% Generated by roxygen2: do not edit by hand
% Please edit documentation in R/compare_corpora.r
\name{tCorpus$compare_subset}
\alias{tCorpus$compare_subset}
\alias{compare_subset}
\title{Compare vocabulary of a subset of a tCorpus to the rest of the tCorpus}
\arguments{
\item{feature}{the column name of the feature that is to be compared}

\item{subset_x}{an expression to subset the tCorpus. The vocabulary of the subset will be compared to the rest of the tCorpus}

\item{subset_meta_x}{like subset_x, but using using the meta data}

\item{query_x}{like subset_x, but using a query search to select documents (see \link{tCorpus$search_contexts})}

\item{query_feature}{if query_x is used, the column name of the feature used in the query search.}

\item{smooth}{Laplace smoothing is used for the calculation of the ratio of the relative term frequency. Here you can set the added value.}

\item{min_ratio}{threshold for the ratio value, which is the ratio of the relative frequency of a term in dtm.x and dtm.y}

\item{min_chi2}{threshold for the chi^2 value}

\item{yates_cor}{mode for using yates correctsion in the chi^2 calculation. Can be turned on ("yes") or off ("no"), or set to "auto", in which case cochrans rule is used to determine whether yates' correction is used.}

\item{what}{choose whether to compare the frequency ("freq") of terms, or the document frequency ("docfreq"). This also affects how chi^2 is calculated, comparing either freq relative to vocabulary size or docfreq relative to corpus size (N)}
}
\value{
A vocabularyComparison object
}
\description{
\strong{Usage:}
}
\details{
## R6 method for class tCorpus. Use as tc$method (where tc is a tCorpus object).
\preformatted{compare_subset(feature, subset_x=NULL, subset_meta_x=NULL, query_x=NULL, query_feature='token', smooth=0.1, min_ratio=NULL, min_chi2=NULL, yates_cor=c('auto','yes','no'), what=c('freq','docfreq','cooccurrence'))}
}
\examples{
tc = create_tcorpus(sotu_texts, doc_column = 'id')

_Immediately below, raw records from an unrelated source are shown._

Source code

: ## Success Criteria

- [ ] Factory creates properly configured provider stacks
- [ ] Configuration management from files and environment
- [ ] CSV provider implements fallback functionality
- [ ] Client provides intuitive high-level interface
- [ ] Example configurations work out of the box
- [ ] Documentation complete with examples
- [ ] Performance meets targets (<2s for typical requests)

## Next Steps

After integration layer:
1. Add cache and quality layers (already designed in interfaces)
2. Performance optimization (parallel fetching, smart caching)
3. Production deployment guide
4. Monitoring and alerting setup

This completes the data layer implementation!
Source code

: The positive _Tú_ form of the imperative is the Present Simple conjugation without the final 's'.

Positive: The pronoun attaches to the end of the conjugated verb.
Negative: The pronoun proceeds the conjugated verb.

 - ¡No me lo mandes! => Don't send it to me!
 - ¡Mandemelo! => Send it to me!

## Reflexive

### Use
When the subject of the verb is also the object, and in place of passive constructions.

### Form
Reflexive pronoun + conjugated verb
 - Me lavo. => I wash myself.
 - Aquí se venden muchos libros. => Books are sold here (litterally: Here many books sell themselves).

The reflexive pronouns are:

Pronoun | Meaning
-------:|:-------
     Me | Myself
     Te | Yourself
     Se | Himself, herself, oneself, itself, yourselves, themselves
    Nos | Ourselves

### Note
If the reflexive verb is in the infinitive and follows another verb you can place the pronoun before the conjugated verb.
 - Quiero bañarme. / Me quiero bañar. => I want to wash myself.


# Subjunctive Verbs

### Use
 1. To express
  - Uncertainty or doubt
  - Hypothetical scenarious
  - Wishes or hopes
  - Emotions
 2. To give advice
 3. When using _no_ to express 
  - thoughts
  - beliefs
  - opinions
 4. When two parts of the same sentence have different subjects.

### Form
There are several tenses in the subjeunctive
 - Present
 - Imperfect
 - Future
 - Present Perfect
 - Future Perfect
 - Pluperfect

tc$preprocess('token', 'feature', remove_stopwords = TRUE, use_stemming = TRUE)

comp = tc$compare_subset('feature', subset_meta_x = president == 'Barack Obama')
comp = comp[order(-comp$chi),]
head(comp)
\dontrun{
plot(comp)
}

comp = tc$compare_subset('feature', query_x = 'terroris*')
comp = comp[order(-comp$chi),]
head(comp, 10)
}